**What the task asks**.
When the line containing "left back paw: (232, 732)" appears in the entries below, begin printing there and stop after the line containing "left knee: (575, 680)"; print each of those lines exactly and no other line.

**Items listed in a dataset**.
----
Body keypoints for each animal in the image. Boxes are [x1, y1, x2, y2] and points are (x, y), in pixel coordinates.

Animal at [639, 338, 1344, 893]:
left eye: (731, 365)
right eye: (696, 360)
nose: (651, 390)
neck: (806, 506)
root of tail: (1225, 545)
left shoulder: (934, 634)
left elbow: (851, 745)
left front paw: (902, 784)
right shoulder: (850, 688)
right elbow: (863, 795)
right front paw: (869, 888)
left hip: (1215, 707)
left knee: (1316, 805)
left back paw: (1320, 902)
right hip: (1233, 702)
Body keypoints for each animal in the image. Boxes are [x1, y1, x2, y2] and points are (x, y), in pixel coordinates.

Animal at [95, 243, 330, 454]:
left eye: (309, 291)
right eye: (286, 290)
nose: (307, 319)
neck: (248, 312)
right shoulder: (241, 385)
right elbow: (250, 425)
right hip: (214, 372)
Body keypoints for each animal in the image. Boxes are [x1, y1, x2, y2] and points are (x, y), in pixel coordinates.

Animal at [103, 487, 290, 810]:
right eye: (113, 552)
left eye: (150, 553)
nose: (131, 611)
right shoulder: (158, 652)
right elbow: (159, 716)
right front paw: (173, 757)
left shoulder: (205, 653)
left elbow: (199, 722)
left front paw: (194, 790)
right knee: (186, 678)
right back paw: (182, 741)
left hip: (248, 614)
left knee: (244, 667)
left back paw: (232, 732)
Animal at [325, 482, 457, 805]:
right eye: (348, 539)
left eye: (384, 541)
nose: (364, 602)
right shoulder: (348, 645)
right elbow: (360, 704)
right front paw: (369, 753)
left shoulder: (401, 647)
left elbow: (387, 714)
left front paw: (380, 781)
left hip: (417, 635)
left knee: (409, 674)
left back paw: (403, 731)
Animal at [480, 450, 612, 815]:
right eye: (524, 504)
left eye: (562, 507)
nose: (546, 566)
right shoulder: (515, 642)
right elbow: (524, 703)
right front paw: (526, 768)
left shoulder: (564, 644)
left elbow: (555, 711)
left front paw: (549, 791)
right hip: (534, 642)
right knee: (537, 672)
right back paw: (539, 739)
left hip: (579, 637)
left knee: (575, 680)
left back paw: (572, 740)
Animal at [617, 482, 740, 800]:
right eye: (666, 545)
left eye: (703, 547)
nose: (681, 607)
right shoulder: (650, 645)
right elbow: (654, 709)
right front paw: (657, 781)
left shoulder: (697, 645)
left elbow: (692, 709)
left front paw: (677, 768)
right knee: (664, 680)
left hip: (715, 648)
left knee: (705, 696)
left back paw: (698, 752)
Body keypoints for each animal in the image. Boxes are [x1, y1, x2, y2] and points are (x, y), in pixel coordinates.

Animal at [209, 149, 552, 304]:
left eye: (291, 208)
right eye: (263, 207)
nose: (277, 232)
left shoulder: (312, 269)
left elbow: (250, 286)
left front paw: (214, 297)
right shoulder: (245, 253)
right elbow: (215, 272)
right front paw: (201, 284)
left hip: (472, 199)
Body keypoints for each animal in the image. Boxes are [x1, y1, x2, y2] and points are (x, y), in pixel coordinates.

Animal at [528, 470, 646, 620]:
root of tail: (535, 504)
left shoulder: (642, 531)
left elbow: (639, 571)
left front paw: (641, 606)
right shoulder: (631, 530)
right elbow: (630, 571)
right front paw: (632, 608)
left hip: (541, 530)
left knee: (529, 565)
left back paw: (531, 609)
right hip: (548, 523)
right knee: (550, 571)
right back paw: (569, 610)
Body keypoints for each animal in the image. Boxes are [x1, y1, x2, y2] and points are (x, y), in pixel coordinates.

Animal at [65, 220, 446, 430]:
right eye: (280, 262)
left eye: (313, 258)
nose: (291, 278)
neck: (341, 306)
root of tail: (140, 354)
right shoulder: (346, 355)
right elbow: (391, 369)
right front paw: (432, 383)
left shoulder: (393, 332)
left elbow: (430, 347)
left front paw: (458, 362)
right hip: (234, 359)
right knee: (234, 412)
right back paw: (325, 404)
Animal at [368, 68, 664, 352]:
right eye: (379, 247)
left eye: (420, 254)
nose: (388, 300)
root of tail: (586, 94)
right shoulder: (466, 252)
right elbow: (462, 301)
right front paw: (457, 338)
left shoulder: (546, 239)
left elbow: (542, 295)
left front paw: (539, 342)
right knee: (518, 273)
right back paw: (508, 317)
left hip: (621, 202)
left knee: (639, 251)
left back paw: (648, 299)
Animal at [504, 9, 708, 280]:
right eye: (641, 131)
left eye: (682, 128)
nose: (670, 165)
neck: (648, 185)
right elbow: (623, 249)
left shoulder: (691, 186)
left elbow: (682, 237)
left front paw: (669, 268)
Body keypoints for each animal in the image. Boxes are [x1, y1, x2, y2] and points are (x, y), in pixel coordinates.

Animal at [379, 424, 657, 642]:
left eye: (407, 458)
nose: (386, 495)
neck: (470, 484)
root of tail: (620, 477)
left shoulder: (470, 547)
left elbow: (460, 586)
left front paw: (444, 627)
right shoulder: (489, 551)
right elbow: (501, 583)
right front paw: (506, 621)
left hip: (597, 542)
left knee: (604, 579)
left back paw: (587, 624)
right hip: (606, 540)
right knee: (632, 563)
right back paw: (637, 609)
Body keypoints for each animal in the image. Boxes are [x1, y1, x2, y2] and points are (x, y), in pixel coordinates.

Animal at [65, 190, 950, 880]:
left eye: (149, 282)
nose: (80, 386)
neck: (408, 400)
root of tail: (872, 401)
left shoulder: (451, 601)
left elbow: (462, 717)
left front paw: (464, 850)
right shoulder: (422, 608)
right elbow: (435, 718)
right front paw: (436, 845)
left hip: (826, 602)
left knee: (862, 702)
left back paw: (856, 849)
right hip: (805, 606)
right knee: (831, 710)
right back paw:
----
**Output**.
left back paw: (232, 732)
Animal at [325, 482, 457, 805]:
right eye: (348, 539)
left eye: (384, 541)
nose: (364, 602)
right shoulder: (348, 645)
right elbow: (360, 704)
right front paw: (369, 753)
left shoulder: (401, 647)
left elbow: (387, 714)
left front paw: (380, 781)
left hip: (417, 635)
left knee: (409, 674)
left back paw: (403, 731)
Animal at [480, 450, 612, 815]:
right eye: (524, 504)
left eye: (562, 507)
nose: (546, 566)
right shoulder: (515, 642)
right elbow: (524, 703)
right front paw: (526, 768)
left shoulder: (564, 644)
left elbow: (555, 711)
left front paw: (549, 791)
right hip: (534, 642)
right knee: (537, 672)
right back paw: (539, 739)
left hip: (579, 637)
left knee: (575, 680)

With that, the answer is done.